Recorded information:
+ + + + + + +

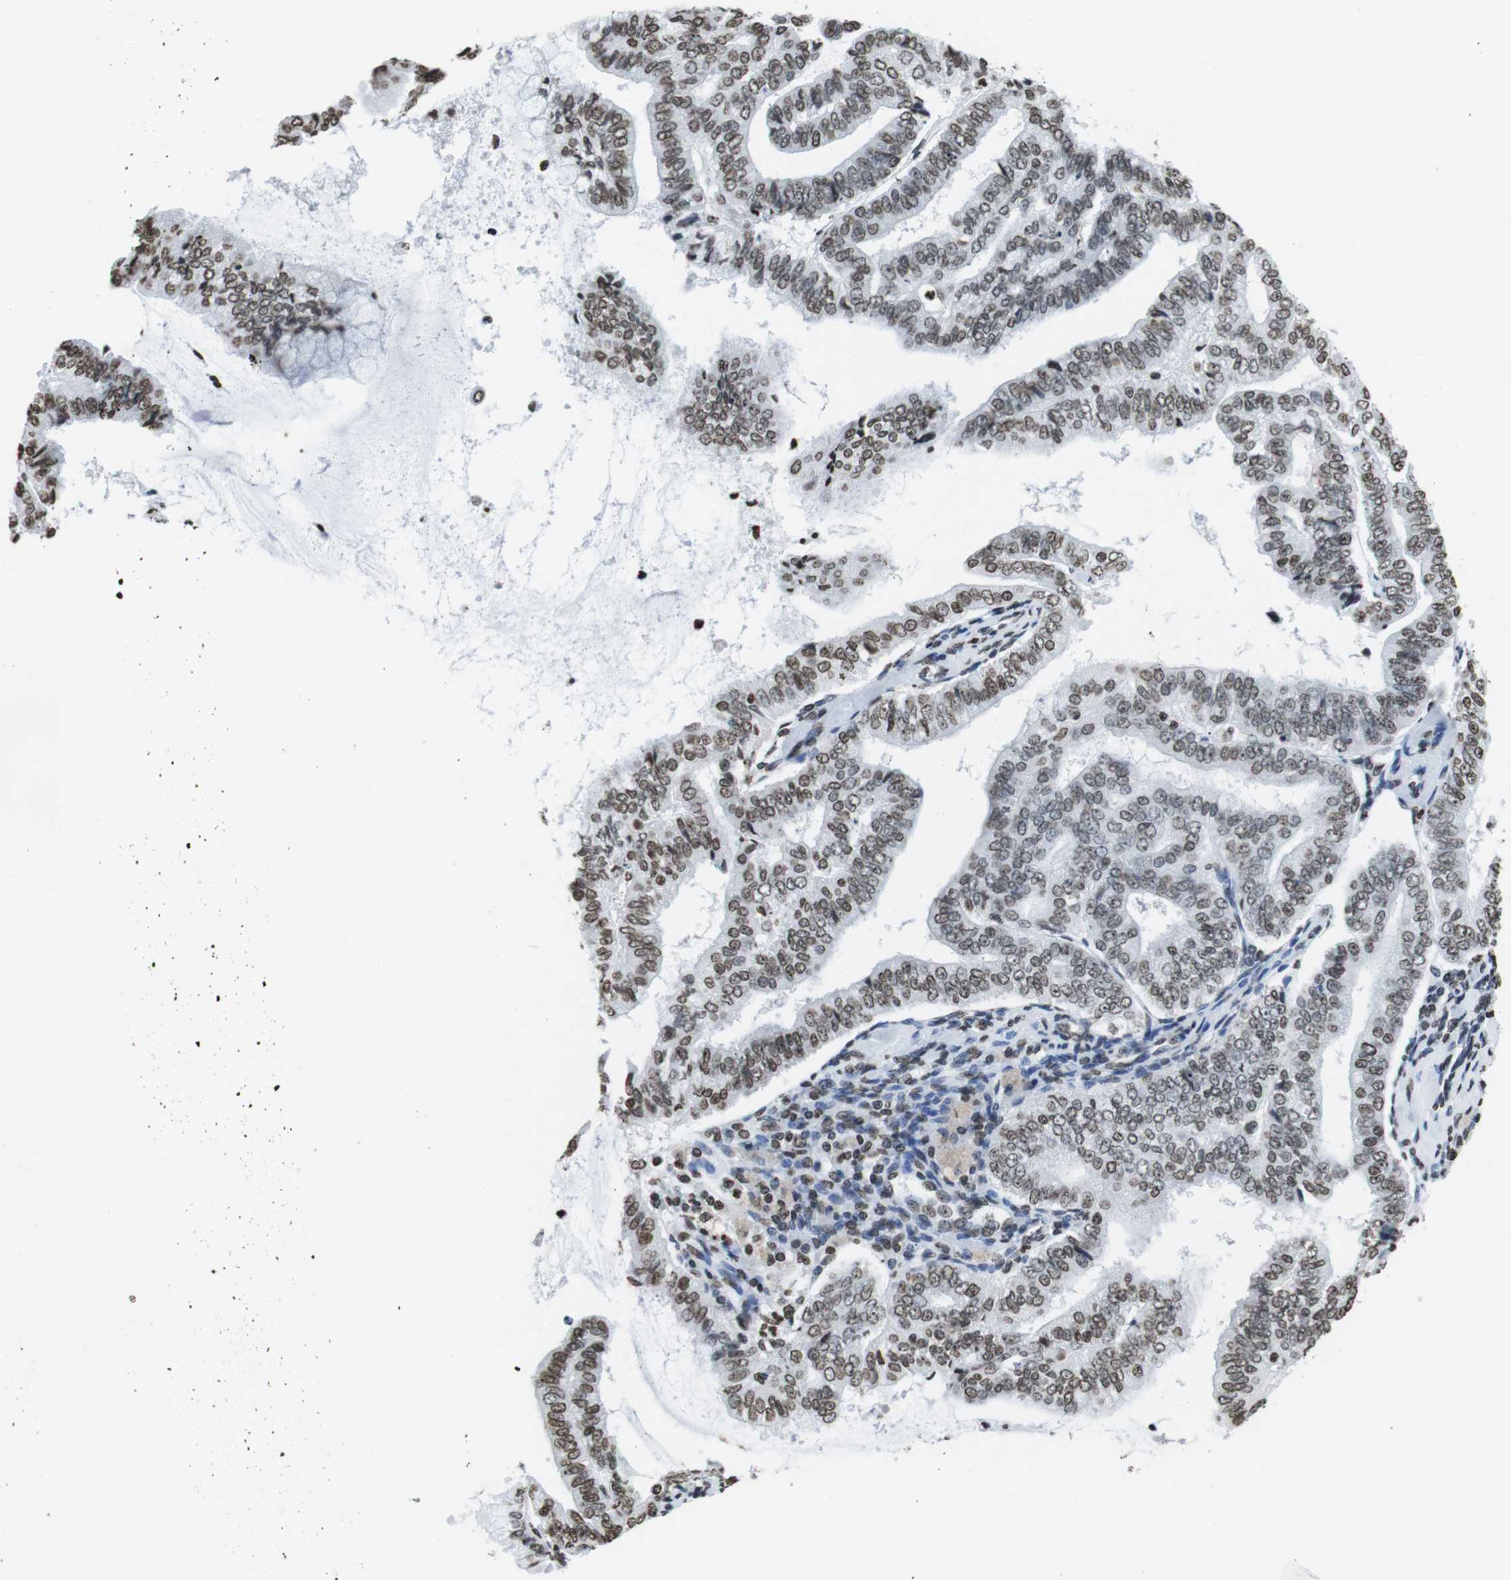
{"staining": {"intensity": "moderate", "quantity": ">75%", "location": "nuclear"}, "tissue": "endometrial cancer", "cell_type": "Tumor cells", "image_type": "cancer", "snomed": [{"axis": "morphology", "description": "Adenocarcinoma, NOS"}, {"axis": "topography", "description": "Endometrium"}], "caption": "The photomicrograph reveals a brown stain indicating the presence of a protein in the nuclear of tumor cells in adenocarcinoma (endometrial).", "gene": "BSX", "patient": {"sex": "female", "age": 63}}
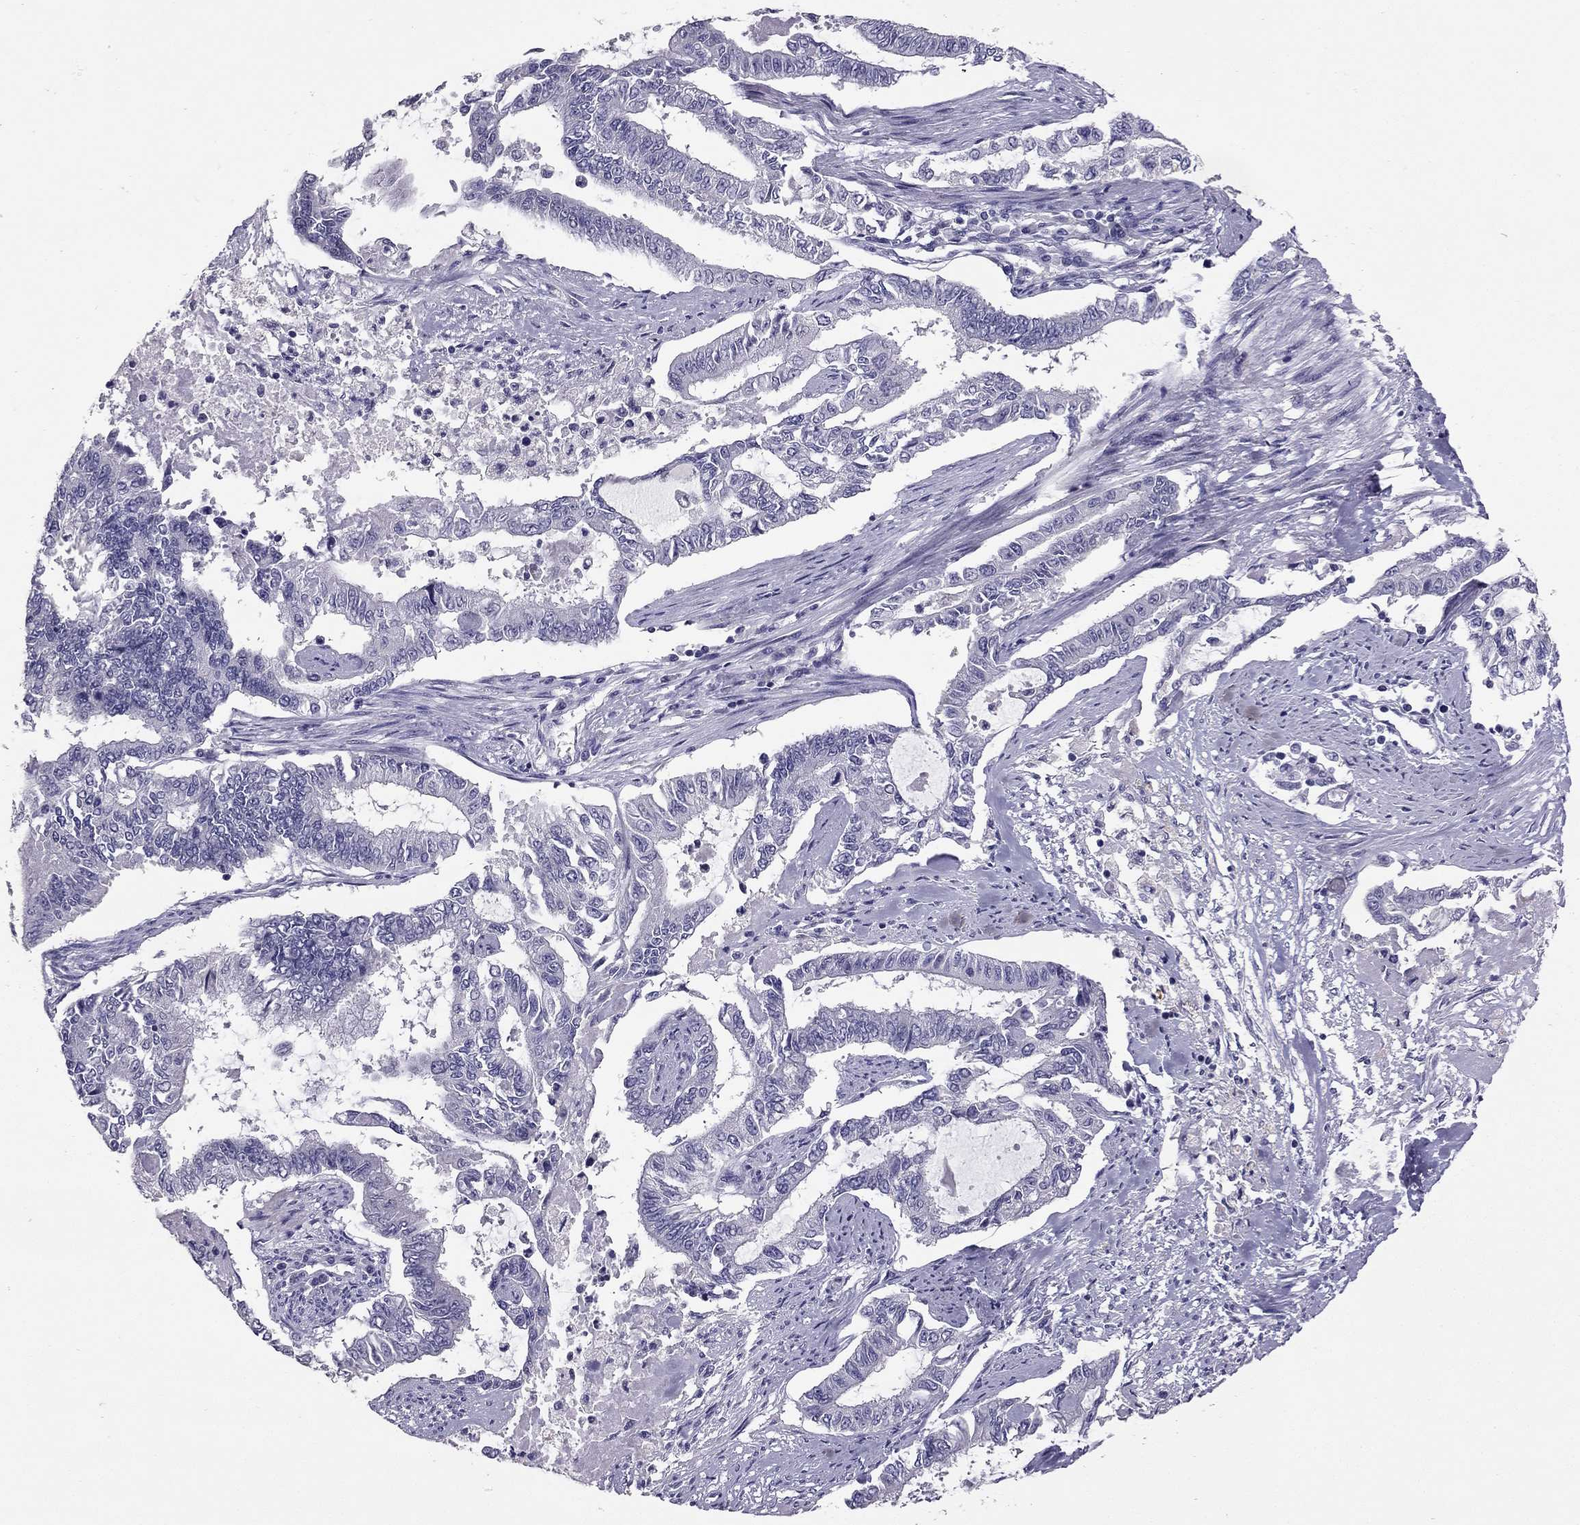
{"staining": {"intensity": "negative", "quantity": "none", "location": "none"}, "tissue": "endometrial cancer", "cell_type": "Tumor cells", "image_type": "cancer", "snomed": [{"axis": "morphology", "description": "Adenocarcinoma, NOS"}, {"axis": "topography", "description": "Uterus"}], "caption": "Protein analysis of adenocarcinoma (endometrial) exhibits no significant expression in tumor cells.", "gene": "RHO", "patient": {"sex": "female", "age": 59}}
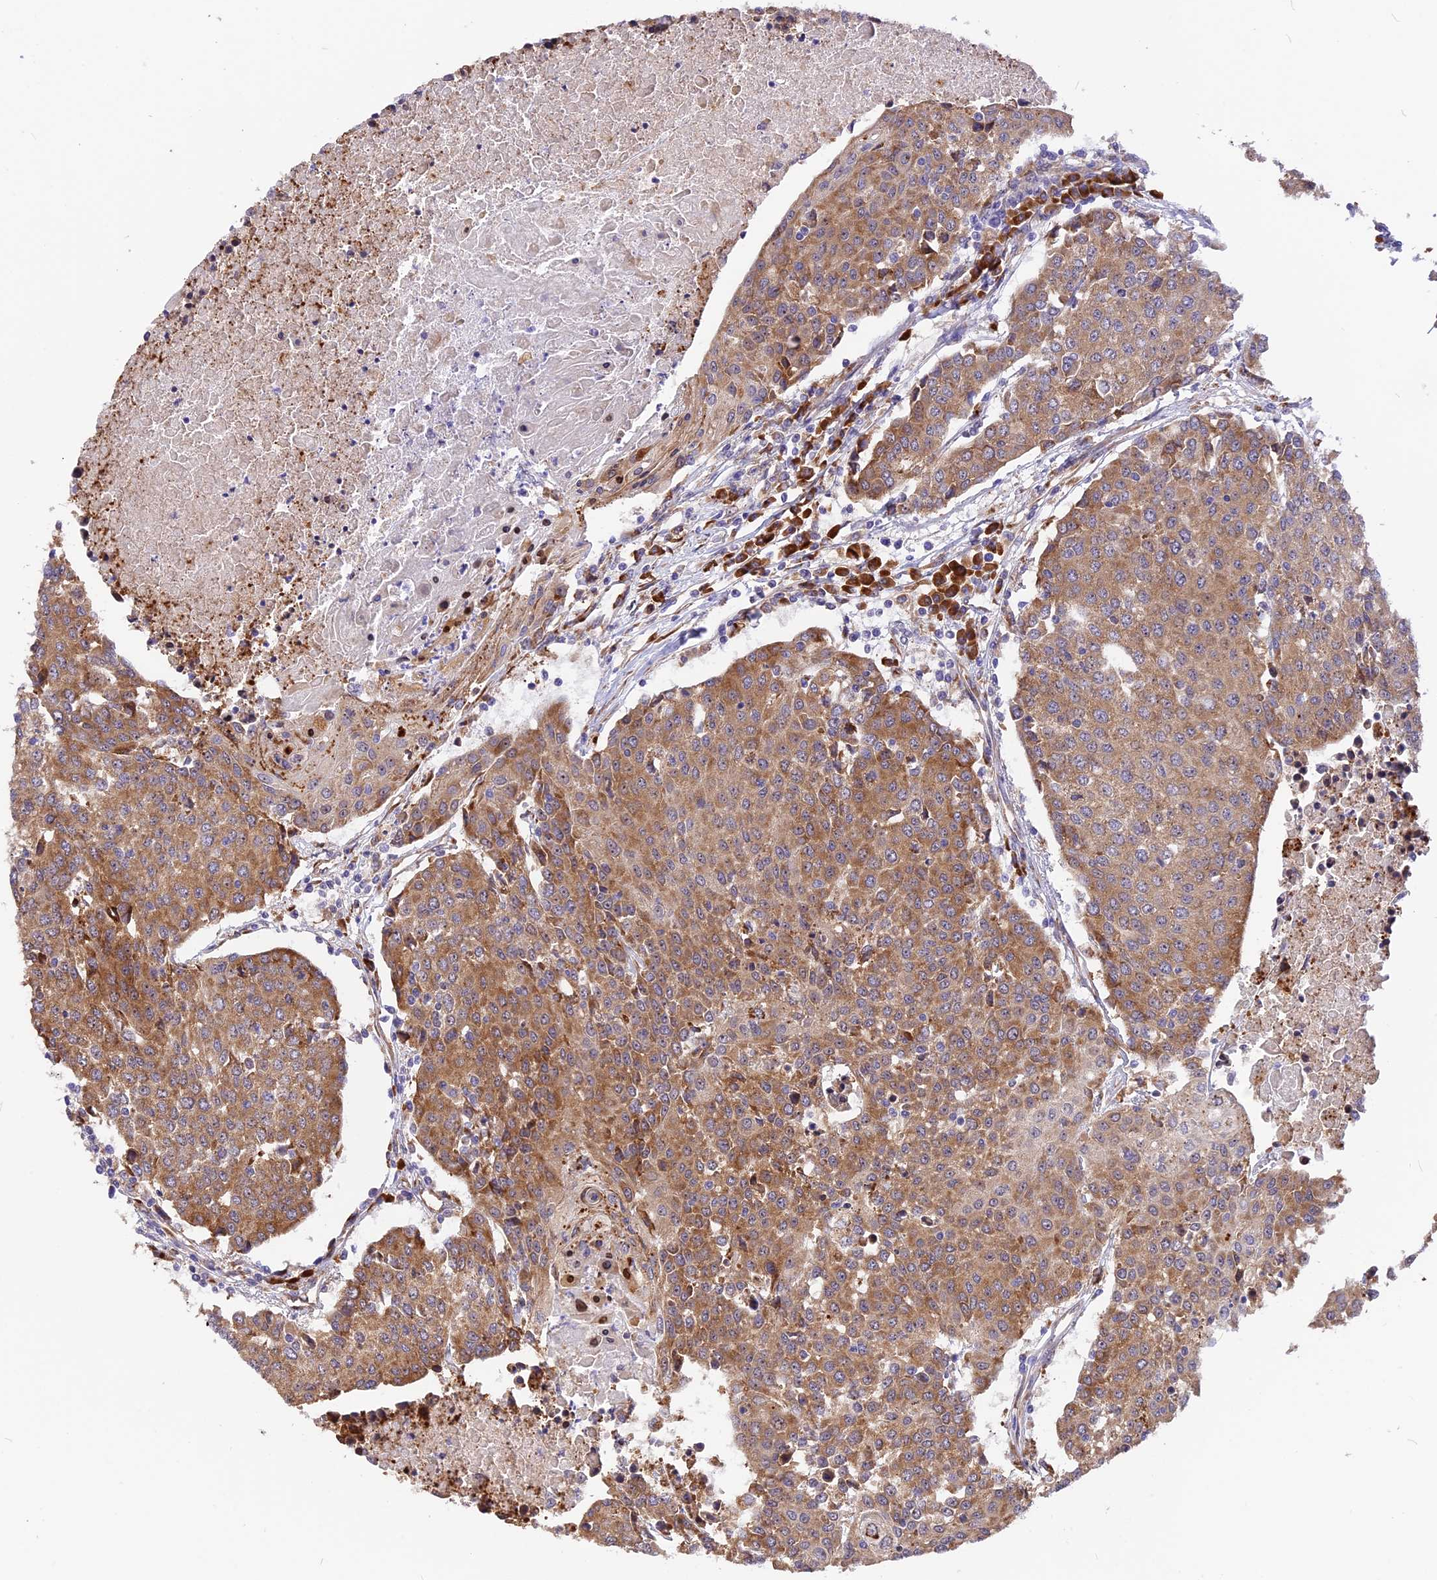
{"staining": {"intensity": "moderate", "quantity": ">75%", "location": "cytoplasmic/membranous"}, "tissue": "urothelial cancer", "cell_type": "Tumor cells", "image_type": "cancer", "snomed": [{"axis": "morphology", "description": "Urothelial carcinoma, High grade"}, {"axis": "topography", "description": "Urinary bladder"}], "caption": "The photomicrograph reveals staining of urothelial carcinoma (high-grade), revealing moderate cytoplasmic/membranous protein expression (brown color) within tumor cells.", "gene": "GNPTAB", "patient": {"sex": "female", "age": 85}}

+ + + + + + +

Assignment:
Give every line of the material that includes the string "photomicrograph".

Written answer:
{"staining": {"intensity": "moderate", "quantity": ">75%", "location": "nuclear"}, "tissue": "endometrial cancer", "cell_type": "Tumor cells", "image_type": "cancer", "snomed": [{"axis": "morphology", "description": "Adenocarcinoma, NOS"}, {"axis": "topography", "description": "Endometrium"}], "caption": "The photomicrograph reveals a brown stain indicating the presence of a protein in the nuclear of tumor cells in adenocarcinoma (endometrial).", "gene": "BSX", "patient": {"sex": "female", "age": 63}}
{"staining": {"intensity": "moderate", "quantity": ">75%", "location": "cytoplasmic/membranous"}, "tissue": "urothelial cancer", "cell_type": "Tumor cells", "image_type": "cancer", "snomed": [{"axis": "morphology", "description": "Urothelial carcinoma, High grade"}, {"axis": "topography", "description": "Urinary bladder"}], "caption": "The photomicrograph reveals staining of urothelial carcinoma (high-grade), revealing moderate cytoplasmic/membranous protein expression (brown color) within tumor cells.", "gene": "GNPTAB", "patient": {"sex": "female", "age": 85}}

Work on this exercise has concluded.